We now perform the same analysis for the variable Days Employed
Outliers3<-boxplot(Complete$`Days Employed`)
Outliers3$out
## [1] 3611 3674
This variable has 2 outliers which could indicate extreme values that would skew the data.

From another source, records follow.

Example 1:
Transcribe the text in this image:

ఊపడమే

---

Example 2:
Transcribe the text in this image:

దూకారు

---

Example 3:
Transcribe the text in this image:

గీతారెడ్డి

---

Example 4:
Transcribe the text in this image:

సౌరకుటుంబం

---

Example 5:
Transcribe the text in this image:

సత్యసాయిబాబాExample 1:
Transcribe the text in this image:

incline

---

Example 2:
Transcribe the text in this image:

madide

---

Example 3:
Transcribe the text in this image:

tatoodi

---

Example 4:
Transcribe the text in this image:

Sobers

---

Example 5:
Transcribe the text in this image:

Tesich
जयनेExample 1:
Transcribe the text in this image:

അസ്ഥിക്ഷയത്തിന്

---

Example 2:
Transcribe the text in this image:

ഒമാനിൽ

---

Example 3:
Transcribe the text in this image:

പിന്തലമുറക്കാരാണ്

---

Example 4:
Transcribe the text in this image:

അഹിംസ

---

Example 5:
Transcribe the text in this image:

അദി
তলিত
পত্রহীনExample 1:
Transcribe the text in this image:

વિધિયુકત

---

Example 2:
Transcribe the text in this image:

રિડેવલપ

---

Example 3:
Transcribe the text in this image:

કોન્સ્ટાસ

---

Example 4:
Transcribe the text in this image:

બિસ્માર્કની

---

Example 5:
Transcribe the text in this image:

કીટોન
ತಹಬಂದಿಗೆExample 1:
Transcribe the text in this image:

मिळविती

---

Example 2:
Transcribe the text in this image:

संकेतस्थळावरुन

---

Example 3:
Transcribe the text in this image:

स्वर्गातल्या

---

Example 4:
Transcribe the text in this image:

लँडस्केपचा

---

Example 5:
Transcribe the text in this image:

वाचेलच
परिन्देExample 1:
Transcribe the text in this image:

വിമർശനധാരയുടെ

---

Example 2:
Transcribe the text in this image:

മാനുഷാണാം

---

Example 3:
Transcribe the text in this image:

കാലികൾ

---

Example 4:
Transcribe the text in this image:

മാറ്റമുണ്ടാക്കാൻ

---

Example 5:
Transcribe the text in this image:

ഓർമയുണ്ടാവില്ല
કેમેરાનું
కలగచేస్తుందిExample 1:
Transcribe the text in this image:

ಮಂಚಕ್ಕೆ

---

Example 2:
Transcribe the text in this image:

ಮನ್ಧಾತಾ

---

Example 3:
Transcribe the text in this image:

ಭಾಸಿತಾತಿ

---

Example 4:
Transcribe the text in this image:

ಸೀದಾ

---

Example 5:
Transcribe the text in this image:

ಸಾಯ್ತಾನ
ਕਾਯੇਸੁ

Therefore, we use the following function to cap said values.
cap <- function(x){
quantiles <- quantile( x, c(.05, 0.25, 0.75, .95 ) )
x[ x < quantiles[2] - 1.5*IQR(x) ] <- quantiles[1]
x[ x > quantiles[3] + 1.5*IQR(x) ] <- quantiles[4]
return(x)
}
CappedDays<-cap(Complete$`Days Employed`)
CappedDays
## [1] 1973 2309 311 668 1165 908 1797 581 1518 1928 2032 1881 2686 3244
## [15] 98 2336 2428 57 2148 1518 3065 2 170 2106 194 2428 1602 2064
## [29] 1560 1238 439 1476 1336 1154 1294 1602 1602 2246 508 1602 440 1056
## [43] 508 1973 1484 1238 1294 1784 2064 794 1112 1336 908 8 922 930
## [57] 2106 2148 972 1602 2386 972 8 1179 1154 1476 2330 1973 1560 1055
## [71] 2190 2022 1436 1294 1931 1560 1847 1518 1420 1635 1908 1518 1347 105
## [85] 1378 2512 1966 693 164 83 1014 1468 2 1420 1476 2371 1784 1318
## [99] 972 1700 921 1150 1294 1700 1602 762 1518 1378 1070 718 1623 2771
## [113] 514 2428 19 1420 267 194 1705 2190 1842 1954 1602 1420 497 510
## [127] 571 1154 1518 1560 1476 2106 777 2512 1378 1056 2022 1435 62 124
## [141] 1742 1378 1271 1596 875 1114 125 1575 1265 2583 1154 447 493 2428
## [155] 1180 1154 2092 2428 602 392 2211 1675 1238 1238 1378 770 280 399
## [169] 1294 1518 1476 770 236 538 905 770 2336 1238 448 378 1602 69
## [183] 1560 564 45 972 1116 2211 1658 2148 1658 1112 462 72 264 2064
## [197] 26 218 2645 1990 1154 419 1162 539 1196 1140 1154 1238 2295
As can be see above, the outliers have now been dealt with.
When we plot a histogram of the variable Pay Rate, we see that it’s right-skewed.
hist(Complete$`Pay Rate`)
To reduce this skewness we proceed to transform the variable using a Reciprocal Transformation as follows:
InvPay<-1/Complete$`Pay Rate`
hist(InvPay)
As can be seen above, the transformed data is now drastically more symmetrical than before.